Selecting a sharding strategy
Sharded PostgreSQL is a system for horizontal PostgreSQL scaling through sharding. A sharded system will be a reasonable choice in the following scenarios:
- At the early stage, the database will take up 2 TB or more.
- At the early stage, the write load will exceed 5,000 records per second (write RPS).
- Load and data volume growth will exceed the capacity of a single PostgreSQL node in less than ten years.
The choice of a sharding strategy depends on your data structure:
- Use the range strategy
if your data and queries are naturally or logically grouped by time, geographic region, or ID range. The strategy allows data rebalancing and is preferred in most cases. - Use the hash strategy
if your data lacks natural or logical grouping or requires even distribution across shards at the early stage.

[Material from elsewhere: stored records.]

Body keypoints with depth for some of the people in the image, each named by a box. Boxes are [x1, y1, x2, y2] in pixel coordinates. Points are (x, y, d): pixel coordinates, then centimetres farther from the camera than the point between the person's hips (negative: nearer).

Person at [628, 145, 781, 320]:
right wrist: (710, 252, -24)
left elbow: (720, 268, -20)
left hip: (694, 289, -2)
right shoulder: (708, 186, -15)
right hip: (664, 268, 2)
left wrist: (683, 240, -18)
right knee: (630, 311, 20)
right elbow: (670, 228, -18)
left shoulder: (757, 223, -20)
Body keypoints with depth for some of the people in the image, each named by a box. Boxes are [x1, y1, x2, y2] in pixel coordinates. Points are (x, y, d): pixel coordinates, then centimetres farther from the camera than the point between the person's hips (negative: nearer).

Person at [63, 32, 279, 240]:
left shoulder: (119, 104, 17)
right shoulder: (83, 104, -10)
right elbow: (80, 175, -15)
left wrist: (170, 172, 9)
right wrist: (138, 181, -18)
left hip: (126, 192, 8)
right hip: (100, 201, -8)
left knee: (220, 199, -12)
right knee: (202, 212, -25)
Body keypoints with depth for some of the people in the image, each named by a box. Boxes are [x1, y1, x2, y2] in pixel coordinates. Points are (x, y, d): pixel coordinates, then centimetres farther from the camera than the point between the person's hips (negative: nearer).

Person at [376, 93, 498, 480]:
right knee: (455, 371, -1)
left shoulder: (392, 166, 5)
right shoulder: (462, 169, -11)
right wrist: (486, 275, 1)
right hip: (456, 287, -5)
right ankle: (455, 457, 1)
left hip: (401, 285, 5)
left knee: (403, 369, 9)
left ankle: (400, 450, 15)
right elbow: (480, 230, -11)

To change the strategy after the system is up and running, you will have to redistribute your data across shards, so we recommend testing your strategy before you deploy it.

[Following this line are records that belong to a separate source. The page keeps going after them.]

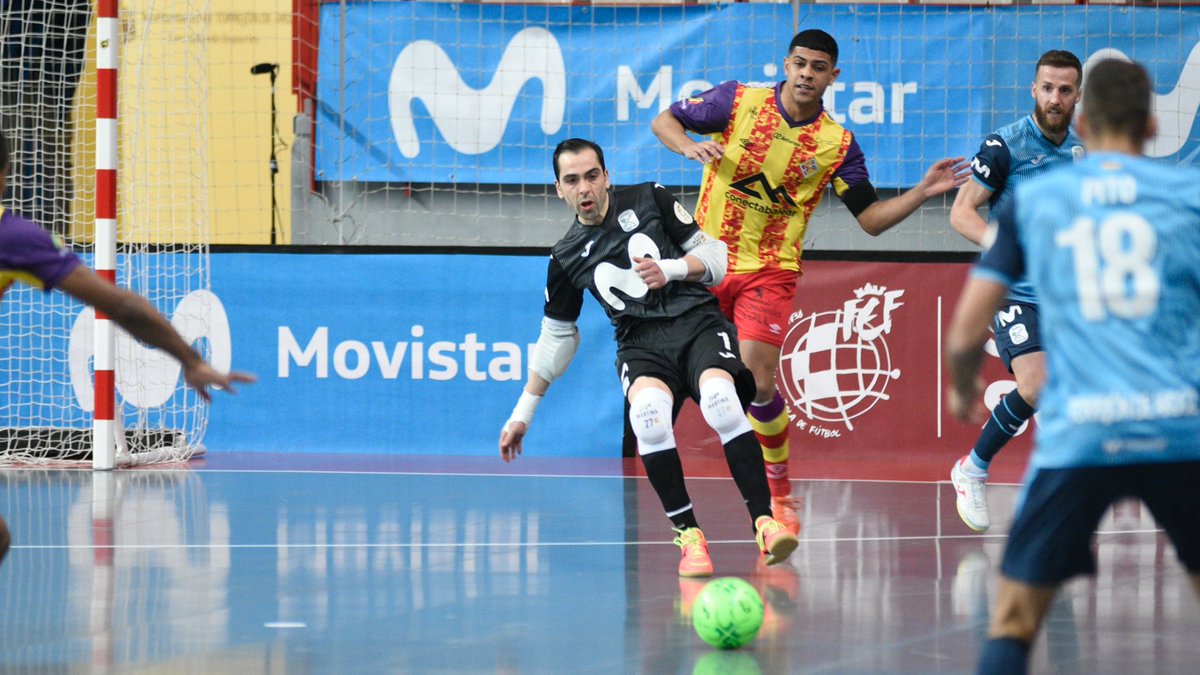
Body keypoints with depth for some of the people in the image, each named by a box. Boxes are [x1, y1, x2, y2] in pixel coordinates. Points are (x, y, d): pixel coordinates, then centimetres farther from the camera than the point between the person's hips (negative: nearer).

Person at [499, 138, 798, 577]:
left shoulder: (650, 200, 7)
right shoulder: (567, 257, 12)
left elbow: (713, 254, 11)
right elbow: (556, 336, 23)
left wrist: (671, 269, -10)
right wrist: (524, 412, 24)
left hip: (697, 322, -1)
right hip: (641, 342, 1)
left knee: (721, 402, -34)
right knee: (648, 415, -35)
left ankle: (764, 523, -31)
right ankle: (688, 535, -27)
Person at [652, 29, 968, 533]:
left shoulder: (837, 144, -2)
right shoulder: (739, 101, -4)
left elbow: (870, 219, 4)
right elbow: (663, 121, 4)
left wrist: (923, 192, -9)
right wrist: (690, 146, -17)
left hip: (769, 271, -2)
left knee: (757, 379, -16)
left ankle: (779, 492, 1)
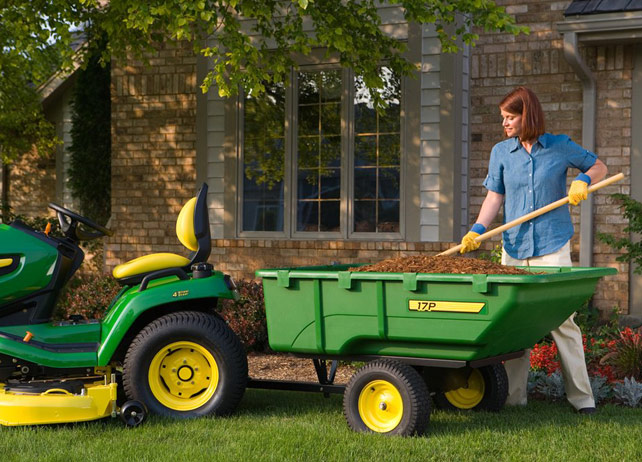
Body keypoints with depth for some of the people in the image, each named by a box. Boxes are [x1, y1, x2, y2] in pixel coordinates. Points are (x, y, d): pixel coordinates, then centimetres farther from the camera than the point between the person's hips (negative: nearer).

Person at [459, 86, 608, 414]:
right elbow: (494, 196, 4)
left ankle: (581, 396, 1)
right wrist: (477, 230, -10)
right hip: (514, 247, 3)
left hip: (552, 245, -3)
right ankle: (514, 397, 12)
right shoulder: (501, 152, 7)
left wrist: (583, 181, -7)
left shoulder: (560, 147, 1)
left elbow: (598, 167, 14)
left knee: (562, 319, -6)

Testing a sharding strategy
Sharded PostgreSQL supports shadow mode to record and simulate the database load. In this mode, the router intercepts and records all SQL queries to a non-sharded database. Next, these queries are simulated on a sharded test database in order to:
- Evaluate query performance.
- Detect queries without a sharding key.
- Test the selected strategy under real load.
Architecture requirements
When designing a sharded system, follow these requirements:
-
Include all sharding key columns in the
WHEREconditions.There are some exceptions to this rule:
-
The router executes virtual queries, e.g.:
SELECT true; SELECT pg_is_in_recovery(); SELECT now() -
The sharding key was provided earlier in the transaction, e.g.:
BEGIN; SET application_name = "smth"; SELECT * FROM users WHERE id = 123; SELECT * FROM taxes; COMMIT; -
A query addresses a reference table, e.g.:
SELECT * FROM taxes; -
The sharding key is provided through a virtual parameter (hint), e.g.:
INSERT INTO test(id, age) VALUES (10, 16) /*__spqr__sharding_key: 30*/;
-
-
Index the sharding key columns to enable data movement between shards.
-
Do not perform
JOINoperations between tables whose data resides on different shards. Instead, use one of the following methods:- Denormalize the data.
- Combine the results of multiple queries in the application.
- Place reference tables on each shard.
- Use the same sharding keys (colocation) for linked tables to keep linked data on the same shard.
-
Move analytics to specialized storage systems (ClickHouse® or Greenplum®) using Yandex Data Transfer.
Data rebalancing
For the range strategy, Sharded PostgreSQL allows data rebalancing when one of the data ranges becomes "hot", i.e., gets a disproportionally higher load than other ranges. Rebalancing is performed manually and consists of the following steps:
- Spotting the "hot" key or key range responsible for uneven data distribution across shards.
- Adding a new shard to the Managed Service for Sharded PostgreSQL cluster.
- Moving data from the "hot range" to the new shard using the
DISTRIBUTE ... MOVE ...command in the administrator console.
Rebalancing does note require stopping the system.